Я до сих пор благодарна тебе, Фрэнк, за то, что́ ты тогда для меня сделал, и хочу еще раз сказать тебе огромное спасибо. Ты приложил все усилия, где-то, возможно, переступив через себя, чтобы я снова почувствовала себя нужной, желанной. Благодаря тебе я почувствовала, что тебе вполне достаточно меня одной, что ты по-прежнему меня любишь и что тебе наплевать, как работают (или не работают) мои внутренние органы. С твоей стороны это было и благородно, и очень щедро. Увы, я не сумела ответить тебе тем же, но вовсе не потому, что я любила тебя недостаточно сильно.
Нет, Фрэнк, не потому… И твою любовь ко мне, и свою – к тебе я ощущала постоянно, ощущала каждой клеточкой своего тела. Наше взаимное притяжение было таким же неоспоримым фактом, как закон всемирного тяготения. Вот только мое бесплодие оказалось сильнее. Надеюсь, что прочитав эти строки, ты поймешь, как сильно мне хотелось ребенка. Только он, только наше с тобой общее дитя могло заполнить пустоту, которую я ощущала внутри себя и которую не мог заполнить даже ты вместе со всем твоим тропическим садом.
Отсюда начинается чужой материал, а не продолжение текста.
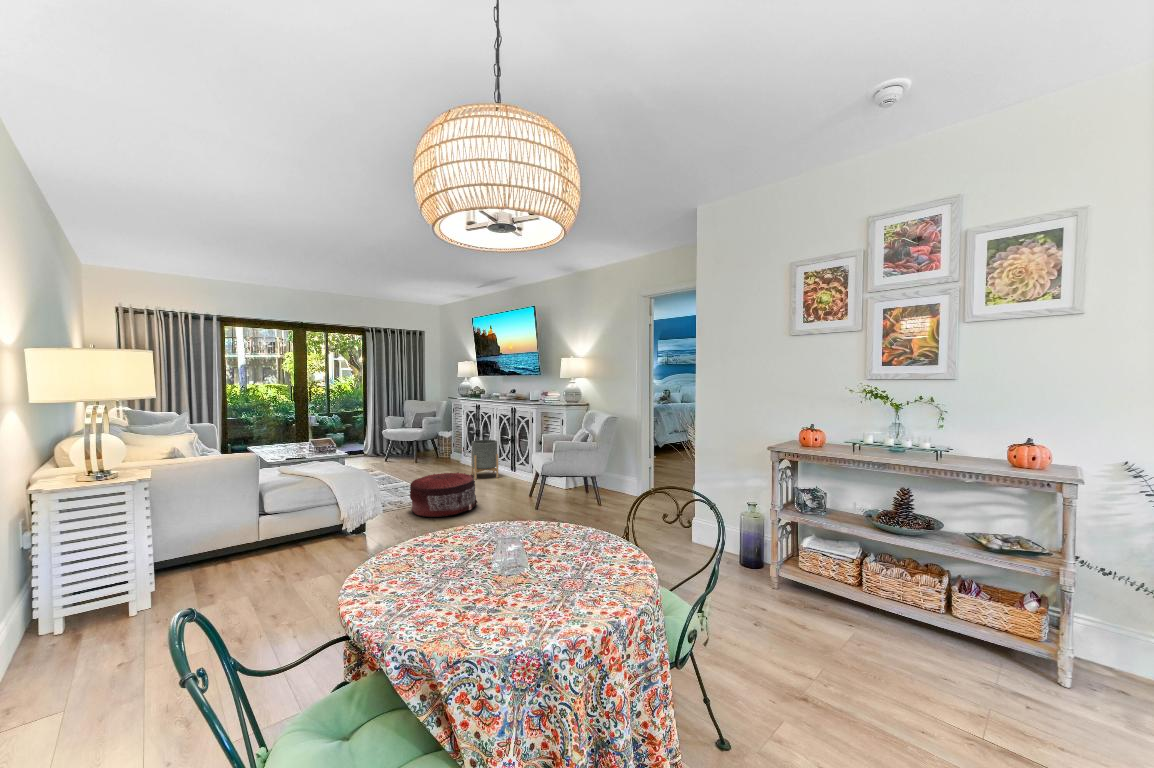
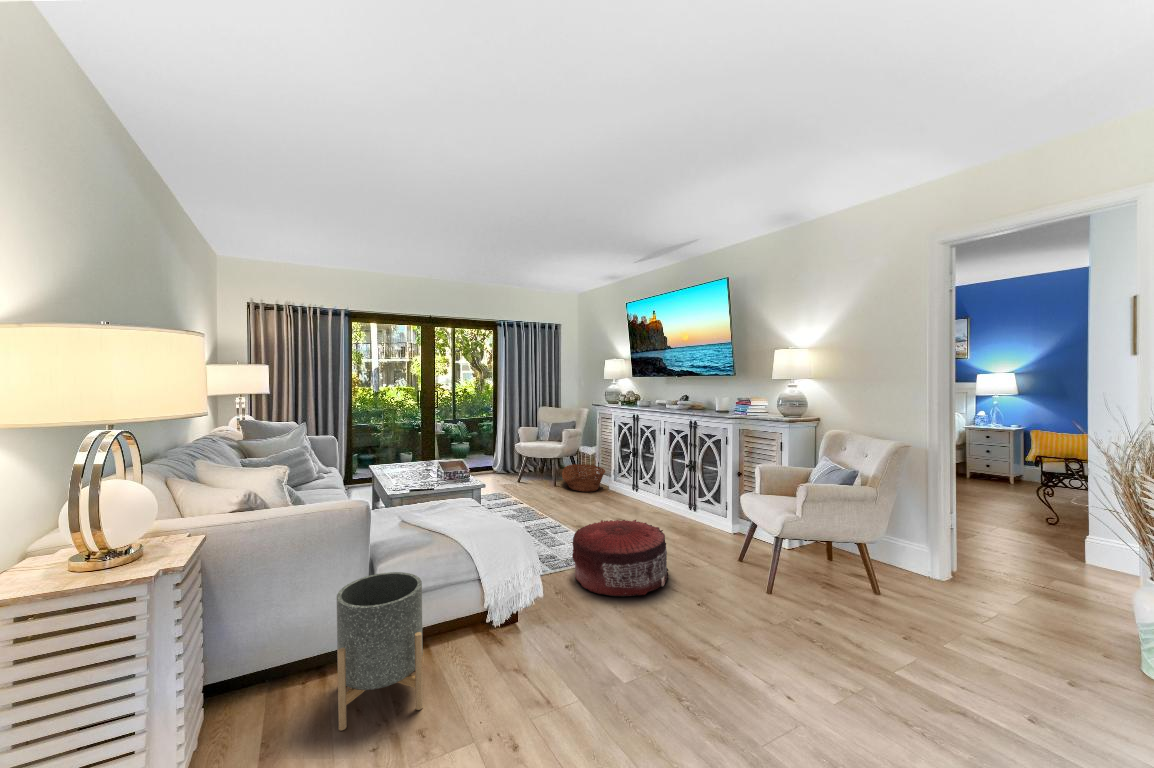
planter: present [471,440,499,480] -> present [337,572,423,731]
basket: none [420,445,456,465] -> present [562,464,605,492]

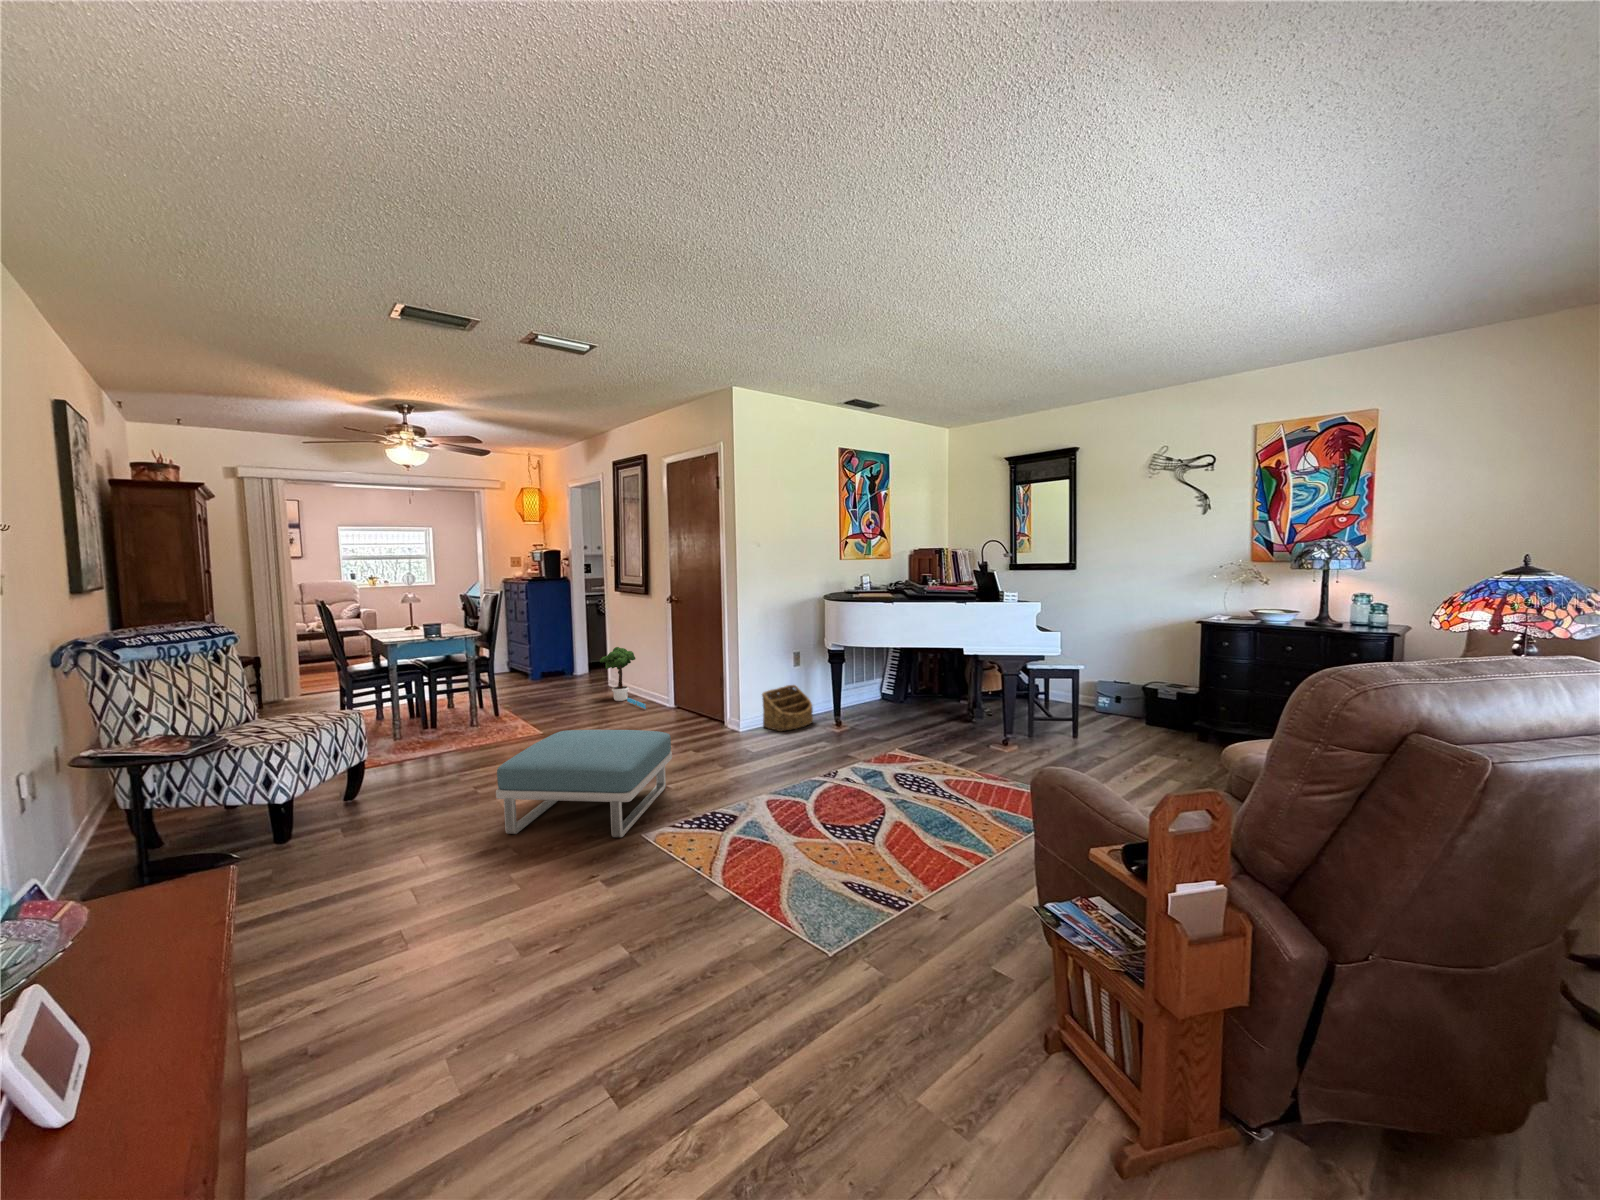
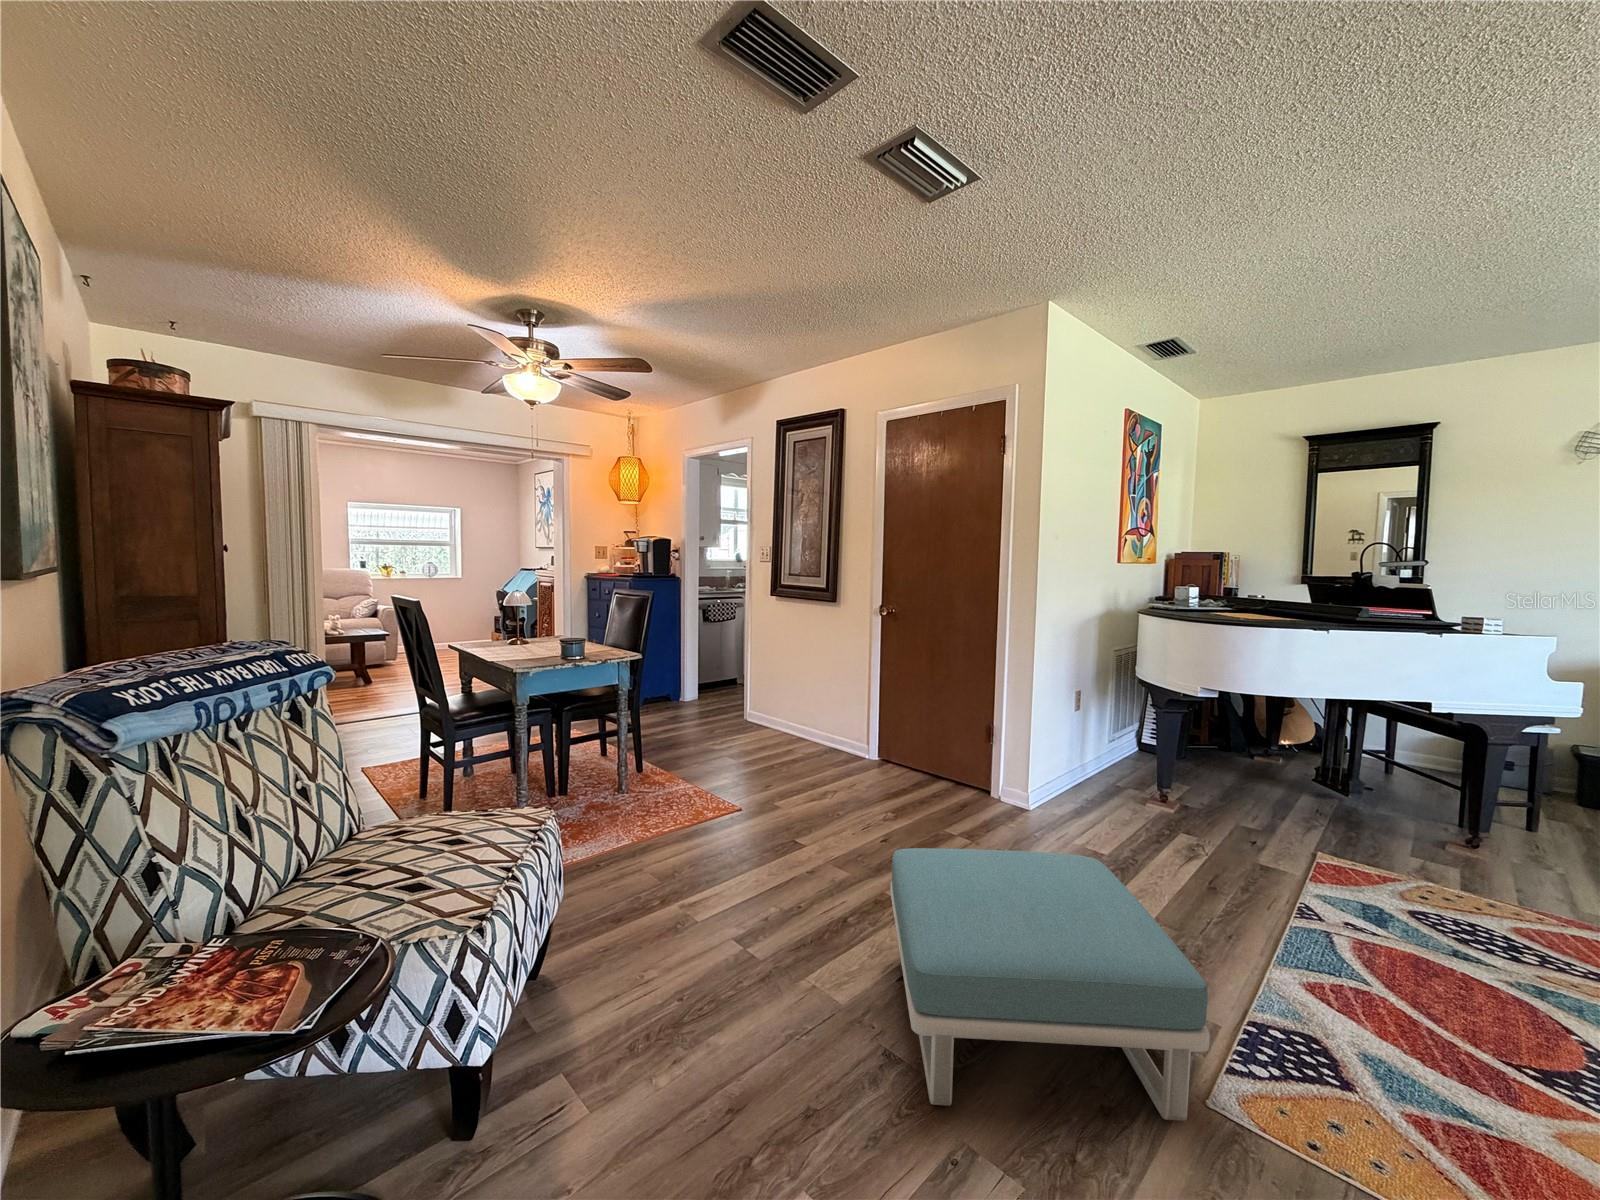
potted tree: present [600,647,646,709] -> none [765,675,848,767]
basket: present [762,685,813,731] -> none [1058,741,1125,816]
Пожалуйста, помни об этом! Помни, потому что иначе то, что я собираюсь сказать, может показаться тебе самой черной неблагодарностью (и это еще очень мягко сказано).
На мгновение Фрэнк отложил ежедневник. То, что он только что прочел, наполнило его сердце горьким разочарованием. Не в Мэгги, нет… Скорее, он был разочарован собой, своей способностью анализировать и оценивать ситуацию. То, что он смирился с бездетностью, вовсе не означало, что Мэгги смирилась тоже, – вот о чем он не подумал, не принял во внимание. Нужно было быть круглым дураком, чтобы воображать, будто коллекция кактусов сможет исцелить ее боль. А как он радовался, как волновался, когда выбирал в садовом центре самые экзотические растения, когда ставил их на тележку и вез к кассе, нащупывая в кармане кредитную карточку. Как ему не пришло в голову, что и десятка домашних оранжерей не хватит, чтобы Мэгги позабыла о своей – нет, об их общей – беде?!
Фрэнк, впрочем, никогда не отличался особой догадливостью. Как он подозревал, некоторые люди одарены ею от рождения, а некоторые – нет (генетический механизм передачи этого свойства от родителей к потомкам и по сию пору оставался для него тайной за семью печатями). В том, что ему самому никакой догадливости не досталось, Фрэнк начал убеждаться еще в школе, когда попытался обзавестись друзьями. В конце концов, кое с кем он все же подружился, но на это ушло немало времени. Поначалу же даже поболтать с одноклассником о каких-нибудь пустяках было для него неразрешимой задачей. Проникшись симпатией к тому или другому соученику, Фрэнк начинал забрасывать его вопросами на такие темы, о которых ни один мальчишка, у которого все в порядке с головой, не хотел и слышать.